During long nights in prison, Vaclav Havel could not have imagined that he would one day emerge as the central figure of the Velvet Revolution and become the first president of the Czechoslovak Socialist Republic. Repeatedly slammed by discouragement, defeat, and the unfairness of life, Havel continued to pursue his dream of a better future for himself and his nation. He learned to see beyond his current circumstances, refusing to allow the realities of the present to dim his convictions about the future. In 1995, Havel shared a message that articulated the beliefs that kept him pressing forward after hitting wall after wall of opposition.
Many times in my life and not just when I was in prison, I found myself in a situation in which everything seemed to conspire against me, when nothing I wished for or worked for seemed likely to succeed. . . Whenever I found myself immersed in such melancholy thoughts I would ask myself a very simple question over and over again, 'Why don't you just give up on everything?' . . . Each time, I would eventually realize that hope, in the deepest sense of the word, does not come from the outside, that hope is not something to be found in external indications simply when a course of action may turn out well . . . hope is a state of mind, and we either have it or we don't, quite independently of the state of affairs immediately around us . . . Indeed, only the infinite and eternal, recognized or surmised, can explain the no less mysterious phenomenon of hope. (Speech by Vaclav Havel at the Hiroshima Memorial)

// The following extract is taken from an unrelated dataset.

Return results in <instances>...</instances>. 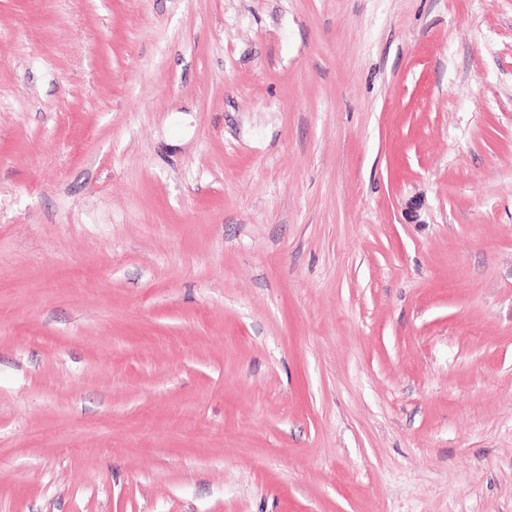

Wherever you are in your journey as a leader, remember that your attitude is not dictated by your circumstances. The attitude you carry today is the attitude you choose to carry. Choose to look at life through a lens of hope. Unexpected vents often bring unwanted adjustments. Difficulties in business and in life are not dispersed through a merit system. Doing what is right--even solving a difficult problem---can make a situation more difficult than before. If you fixate on the tough things that cross your path you will likely become a very negative person.
One of the treasured gifts you can always give to yourself--and to those around you--is your genuine hope that tomorrow will be better than today.